А за глаза примерно звучало следующее:
– Чертов лысый карлик отказался мне оклад повысить!
– Этот дубина Фомич похож на своего бульдога, лишь бы брехать и гавкать.
Вообще клички в театре если прилеплялись к человеку, то намертво. Чаще всего друг друга называли по фамилиям. Если от фамилии получалось найти какое – то производное, то это выглядело примерно так: актриса Пловцова была пловчиха, а актрису Пеструшенко за стебанутость и скверный характер прозвали Пеструшкой.
Интриговали изощренно и беспощадно. Могли «сожрать» режиссера, художника, да любого, если человек становился кому-то не угоден и это одобряла какая-то часть коллектива. Или кто-то не устраивал руководство.
Подлизам повышали оклады и давали звания. Основной костяк рабочих «негров» получал гроши и эксплуатировался беспощадно.
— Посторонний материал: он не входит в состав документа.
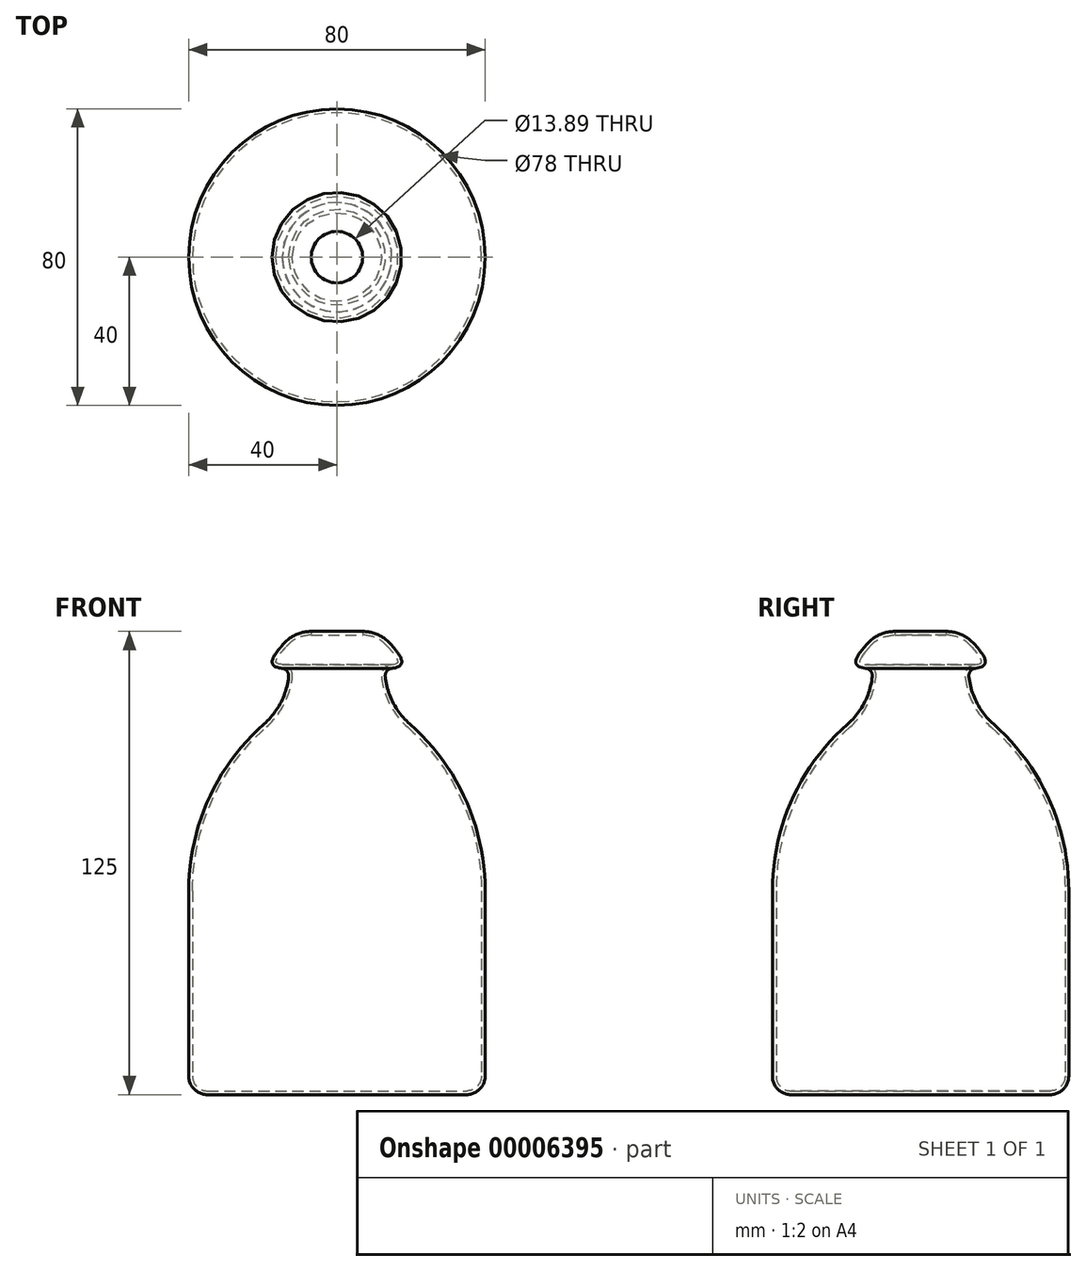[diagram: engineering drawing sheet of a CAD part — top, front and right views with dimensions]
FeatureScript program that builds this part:
annotation { "Feature Type Name" : "Feature", "Feature Type Description" : "" }
export const myFeature = defineFeature(function(context is Context, id is Id, definition is map)
    precondition{}
    {
        {
            var Q0;
            Q0=qCreatedBy(makeId("Front.planeOp"),FACE);
            var sketch = newSketch(context, id + "F0", { "sketchPlane" : qUnion([Q0])});
            skLineSegment(sketch, "E0", {"start": v(0, -24.35) * mm, "end": v(0, 0) * mm, "construction": true});
            skLineSegment(sketch, "E1", {"start": v(0, 0) * mm, "end": v(40, 0) * mm});
            skLineSegment(sketch, "E2", {"start": v(40, 0) * mm, "end": v(40, 55) * mm});
            skArc(sketch, "E3", {"start": v(40, 55) * mm, "mid": v(34.69, 79.69) * mm, "end": v(19.69, 100) * mm});
            skArc(sketch, "E4", {"start": v(12.92, 115) * mm, "mid": v(14.69, 106.77) * mm, "end": v(19.69, 100) * mm});
            skLineSegment(sketch, "E5", {"start": v(12.92, 115) * mm, "end": v(12.92, 130.1) * mm, "construction": true});
            skLineSegment(sketch, "E6", {"start": v(0, 0) * mm, "end": v(0, 125) * mm});
            skLineSegment(sketch, "E7", {"start": v(0, 125) * mm, "end": v(6.95, 125) * mm});
            skLineSegment(sketch, "E8", {"start": v(12.92, 115) * mm, "end": v(20, 115) * mm});
            skLineSegment(sketch, "E9", {"start": v(20, 115) * mm, "end": v(14.6, 121.43) * mm});
            skArc(sketch, "E10", {"start": v(6.95, 125) * mm, "mid": v(11.17, 124.06) * mm, "end": v(14.6, 121.43) * mm});
            skSolve(sketch);
        }
        {
            var Q0;
            Q0=makeQuery(id+"F0.imprint","IMPRINT",FACE,{"disambiguationData":[TD([[makeQuery(id+"F0.imprint","IMPRINT",EDGE,{"derivedFrom":sQuery(id+"F0.wireOp",EDGE,"E1")}),1.0]])]});
            var Q1;
            Q1=sQuery(id+"F0.wireOp",EDGE,"E0");
            revolve(context, id + "F1", {"entities" : qUnion([Q0]), "axis" : qUnion([Q1]), "revolveType" : RevolveType.FULL});
        }
        {
            var Q0;
            Q0=makeQuery(id+"F1.opRevolve","SWEPT_EDGE",EDGE,{"disambiguationData":[OSD([sQuery(id+"F0.wireOp",EDGE,"E8"),sQuery(id+"F0.wireOp",EDGE,"E9")])]});
            fillet(context, id + "F2", {"entities" : qUnion([Q0]), "radius" : 3 * mm, "tangentPropagation" : true, "rho" : 0.5, "crossSection" : FilletCrossSection.CONIC, "allowEdgeOverflow" : false});
        }
        {
            var Q0;
            Q0=makeQuery(id+"F1.opRevolve","SWEPT_EDGE",EDGE,{"disambiguationData":[OSD([sQuery(id+"F0.wireOp",EDGE,"E4"),sQuery(id+"F0.wireOp",EDGE,"E8")])]});
            fillet(context, id + "F3", {"entities" : qUnion([Q0]), "radius" : 2 * mm, "tangentPropagation" : true, "allowEdgeOverflow" : false});
        }
        {
            var Q0;
            Q0=makeQuery(id+"F1.opRevolve","SWEPT_EDGE",EDGE,{"disambiguationData":[OSD([sQuery(id+"F0.wireOp",EDGE,"E1"),sQuery(id+"F0.wireOp",EDGE,"E2")])]});
            fillet(context, id + "F4", {"entities" : qUnion([Q0]), "radius" : 5 * mm, "tangentPropagation" : true, "allowEdgeOverflow" : false});
        }
        {
            var Q0;
            Q0=makeQuery(id+"F1.opRevolve","SWEPT_FACE",FACE,{"disambiguationData":[OSD([sQuery(id+"F0.wireOp",EDGE,"E7")])]});
            shell(context, id + "F5", {"entities" : qUnion([Q0]), "thickness" : 1 * mm});
        }
    });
При этом все делали вид, что всё хорошо, чинно раскланивались и рассыпались в комплиментах тем, кто нужен и выгоден.
Стучали друг на друга руководству и друг другу, передавали неосторожно оброненные фразы из курилки. При этом сами признавали и называли театр «змеюшником». Но по-другому жить и творить не получалось.
К театральным детям относились брезгливо и ревностно. Как-то раз, мы, собравшись втроем, я и еще дочки двух актрис, разбегались в фойе. При этом никому не мешали. Одна стервозина это увидела и сразу разнесла слух, что мы дебилки. Хотя впоследствии мои подруги в школе учились скромно, но без проблем. Я же вообще училась на одни пятерки.
За годы, проведенные мной в театре, мне вспоминается лишь один случай, когда пришедшая молодая актриса стала всеобщей любимицей. Ее все, даже самые ярые интриганы, звали исключительно не по фамилии, а ласково по имени – Надюшка.